- [Kaynak Metin]
Doğum gününe ve baloya katılmak niçin bu kadar önemli peki? Çok önemli, çünkü oraya katılırsa onlardan biri olacak, bir nevi üst tabakaya kabul beratı alacak Bay Golyadkin.

“Ben” ve “Öteki-Ben” Kavgası

Tabii, olan oluyor ve balonun düzenlendiği eve gelen kahramanımız içeri alınmıyor. Evin uşaklarını katakulliye getirip gizlice içeri giriyor Bay Golyadkin ama evde rezillik çıkarıyor ve yaka paça dışarı atılıyor. Emekleri ziyan olan, hazırlıkları boşa çıkan ve umutları yıkılan kahramanımız Petersburg’un karanlık, soğuk sokaklarında düşe kalka koşmaya başlıyor. Derken karşısına kendisine benzeyen bir gece arkadaşı çıkar: Öteki, Bay Golyadkin’in Ötekisi. “Gece arkadaşı kendisinden başkası değildi. Yani Bay Golyadkin’in kendisi, bir başka Bay Golyadkin… Her şeyiyle kendisinin bir eşi, kısacası, her bakımdan “öteki” dedikleri çeşidinden.” (s. 63)

- [Yönergeler]
A. Kaynak metinde "Tabii, olan oluyor" diye başlayan paragrafı, ana bilgilerini koruyarak madde listesine dönüştürün.
B. Bay Golyadkin ile ötekisini anlatan kaynak metni, son cümleden sonraki bölümü yazarak sürdürün.

- [Kayıtlı Veriler]
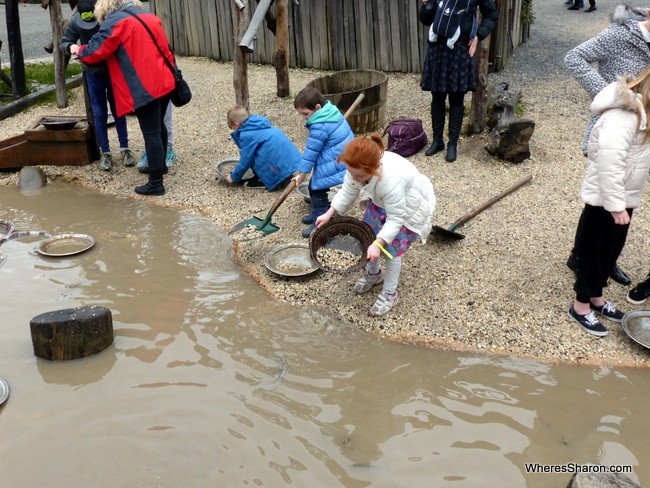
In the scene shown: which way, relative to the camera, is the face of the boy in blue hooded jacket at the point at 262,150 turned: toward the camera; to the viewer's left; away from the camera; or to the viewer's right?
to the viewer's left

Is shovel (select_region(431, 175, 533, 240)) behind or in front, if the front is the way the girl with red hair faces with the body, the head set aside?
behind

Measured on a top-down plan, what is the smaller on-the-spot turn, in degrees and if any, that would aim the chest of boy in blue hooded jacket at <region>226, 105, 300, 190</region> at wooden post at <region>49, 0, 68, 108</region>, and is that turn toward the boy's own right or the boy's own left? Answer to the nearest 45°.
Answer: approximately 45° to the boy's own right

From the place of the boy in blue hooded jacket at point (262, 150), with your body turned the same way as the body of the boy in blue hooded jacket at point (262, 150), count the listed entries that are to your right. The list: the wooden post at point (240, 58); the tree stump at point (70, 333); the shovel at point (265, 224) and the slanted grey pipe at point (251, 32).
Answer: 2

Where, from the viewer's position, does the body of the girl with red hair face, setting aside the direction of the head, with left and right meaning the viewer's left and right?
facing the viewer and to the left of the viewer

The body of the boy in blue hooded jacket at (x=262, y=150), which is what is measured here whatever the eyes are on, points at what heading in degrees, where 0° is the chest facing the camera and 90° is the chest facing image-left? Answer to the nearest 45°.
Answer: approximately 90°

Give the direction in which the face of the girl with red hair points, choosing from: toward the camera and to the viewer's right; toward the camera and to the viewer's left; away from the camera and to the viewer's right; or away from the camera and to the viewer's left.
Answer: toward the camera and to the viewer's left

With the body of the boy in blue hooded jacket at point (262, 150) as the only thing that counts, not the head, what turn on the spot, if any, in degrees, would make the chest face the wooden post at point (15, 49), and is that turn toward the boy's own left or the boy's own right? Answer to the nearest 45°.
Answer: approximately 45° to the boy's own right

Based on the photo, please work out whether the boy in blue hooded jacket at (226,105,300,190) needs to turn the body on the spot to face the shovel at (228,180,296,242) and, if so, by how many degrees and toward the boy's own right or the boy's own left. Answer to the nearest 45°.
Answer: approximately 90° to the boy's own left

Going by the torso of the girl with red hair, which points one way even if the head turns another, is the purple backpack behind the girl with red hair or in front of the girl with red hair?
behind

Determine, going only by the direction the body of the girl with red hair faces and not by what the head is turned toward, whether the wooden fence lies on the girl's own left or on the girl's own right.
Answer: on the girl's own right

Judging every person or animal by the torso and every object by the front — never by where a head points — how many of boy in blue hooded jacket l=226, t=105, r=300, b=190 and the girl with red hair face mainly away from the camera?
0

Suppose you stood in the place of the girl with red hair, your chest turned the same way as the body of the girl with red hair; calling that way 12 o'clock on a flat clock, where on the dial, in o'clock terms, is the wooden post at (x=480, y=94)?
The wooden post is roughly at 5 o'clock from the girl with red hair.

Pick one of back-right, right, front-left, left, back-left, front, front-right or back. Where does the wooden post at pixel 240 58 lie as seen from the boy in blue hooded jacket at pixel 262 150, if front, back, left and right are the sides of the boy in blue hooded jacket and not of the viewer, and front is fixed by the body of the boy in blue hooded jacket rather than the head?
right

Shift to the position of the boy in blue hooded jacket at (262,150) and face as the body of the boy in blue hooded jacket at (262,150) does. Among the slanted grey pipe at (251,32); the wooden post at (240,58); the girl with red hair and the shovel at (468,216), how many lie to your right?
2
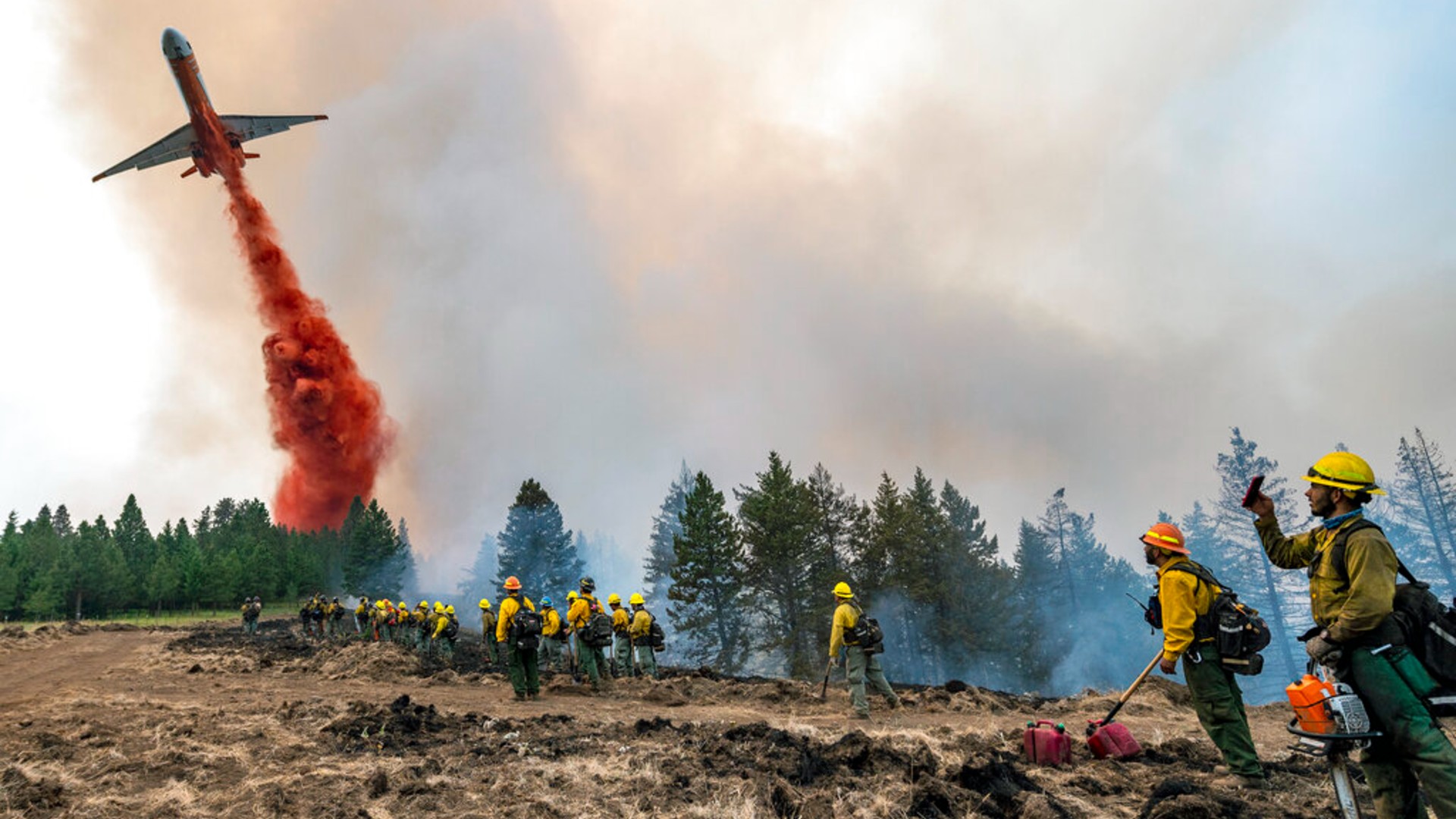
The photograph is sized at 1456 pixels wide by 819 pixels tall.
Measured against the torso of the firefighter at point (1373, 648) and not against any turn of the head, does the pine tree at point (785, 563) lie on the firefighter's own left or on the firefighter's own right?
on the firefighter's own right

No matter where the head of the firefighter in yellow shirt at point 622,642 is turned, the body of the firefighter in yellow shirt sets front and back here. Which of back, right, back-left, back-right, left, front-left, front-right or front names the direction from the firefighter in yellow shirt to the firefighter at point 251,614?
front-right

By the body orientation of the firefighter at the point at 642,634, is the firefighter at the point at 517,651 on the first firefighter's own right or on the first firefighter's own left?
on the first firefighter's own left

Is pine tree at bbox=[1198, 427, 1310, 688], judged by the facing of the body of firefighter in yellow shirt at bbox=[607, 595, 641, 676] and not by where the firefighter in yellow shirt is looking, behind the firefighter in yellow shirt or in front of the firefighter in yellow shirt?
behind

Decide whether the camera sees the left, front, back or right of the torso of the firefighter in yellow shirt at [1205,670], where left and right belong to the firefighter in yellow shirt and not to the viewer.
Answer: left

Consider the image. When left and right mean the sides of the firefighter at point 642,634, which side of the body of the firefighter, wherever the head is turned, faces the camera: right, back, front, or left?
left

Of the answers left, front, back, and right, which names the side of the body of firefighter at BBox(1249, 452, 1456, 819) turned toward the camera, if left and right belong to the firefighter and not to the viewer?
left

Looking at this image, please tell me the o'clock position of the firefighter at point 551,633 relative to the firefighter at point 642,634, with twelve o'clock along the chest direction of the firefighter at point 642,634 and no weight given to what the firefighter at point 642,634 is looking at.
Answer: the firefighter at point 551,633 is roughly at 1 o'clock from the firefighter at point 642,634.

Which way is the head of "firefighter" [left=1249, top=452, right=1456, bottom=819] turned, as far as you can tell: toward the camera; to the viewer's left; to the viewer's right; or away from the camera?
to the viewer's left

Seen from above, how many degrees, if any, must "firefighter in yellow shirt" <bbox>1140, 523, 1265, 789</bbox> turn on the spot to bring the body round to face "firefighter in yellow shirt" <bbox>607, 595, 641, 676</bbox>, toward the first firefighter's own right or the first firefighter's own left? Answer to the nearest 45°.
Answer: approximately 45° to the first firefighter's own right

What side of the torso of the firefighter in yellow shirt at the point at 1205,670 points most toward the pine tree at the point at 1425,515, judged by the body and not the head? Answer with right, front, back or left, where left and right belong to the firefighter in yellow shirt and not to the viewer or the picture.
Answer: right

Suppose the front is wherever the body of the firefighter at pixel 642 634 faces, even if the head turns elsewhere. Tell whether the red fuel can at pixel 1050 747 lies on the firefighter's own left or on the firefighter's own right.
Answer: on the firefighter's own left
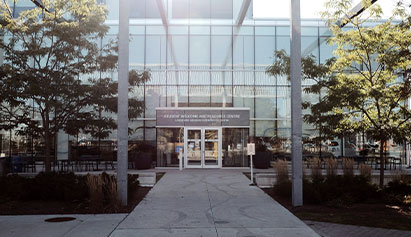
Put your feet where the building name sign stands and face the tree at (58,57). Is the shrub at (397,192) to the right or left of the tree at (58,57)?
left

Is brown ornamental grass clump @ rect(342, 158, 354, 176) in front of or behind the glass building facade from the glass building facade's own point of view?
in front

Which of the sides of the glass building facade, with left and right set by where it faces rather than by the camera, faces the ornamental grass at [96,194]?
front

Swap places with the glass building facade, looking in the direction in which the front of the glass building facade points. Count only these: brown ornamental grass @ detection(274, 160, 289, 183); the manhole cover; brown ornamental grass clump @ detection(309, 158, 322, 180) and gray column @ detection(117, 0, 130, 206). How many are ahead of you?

- [Maddelere Göre Cevaplar]
A.
- Bay Golyadkin balonun düzenlendiği eve gelir ama içeri alınmaz.
- Uşakları katakulliye getirip gizlice içeri girer, rezillik çıkarır ve yaka paça dışarı atılır.
- Emekleri ziyan olan, hazırlıkları boşa çıkan, umutları yıkılan kahraman, Petersburg'un karanlık ve soğuk sokaklarında düşe kalka koşmaya başlar.
- Karşısına kendisine benzeyen bir gece arkadaşı çıkar. Bu kişi, her bakımdan kendisinin eşi olan "öteki" Bay Golyadkin'dir (s. 63).

B.
Kimdir bu Öteki Golyadkin? Bay Golyadkin’in içsesi mi? Bir düş yahut sanrısal bir imge mi? Simgesel bir toplumsal kimlik mi yoksa maddi, gerçek bir kimlik mi? Bu konuda Dostoyevski okuyucuyu çok zorlar; çünkü Öteki Golyadkin’i sadece Bay Golyadkin değil çevresindeki herkes görebiliyor. Mahsus bir belirsizlik bırakır yazar. Ama önemli olan Öteki-ben’in psişik yahut maddi olması değildir; asıl önemli olan Öteki Golyadkin’in yani Öteki-ben’in işlevidir. Bay Golyadkin’in toplumsal varoluşu hedeftedir ve Öteki Golyadkin’in işlevi bu varoluşu daha bir tehlikeye atmaktır.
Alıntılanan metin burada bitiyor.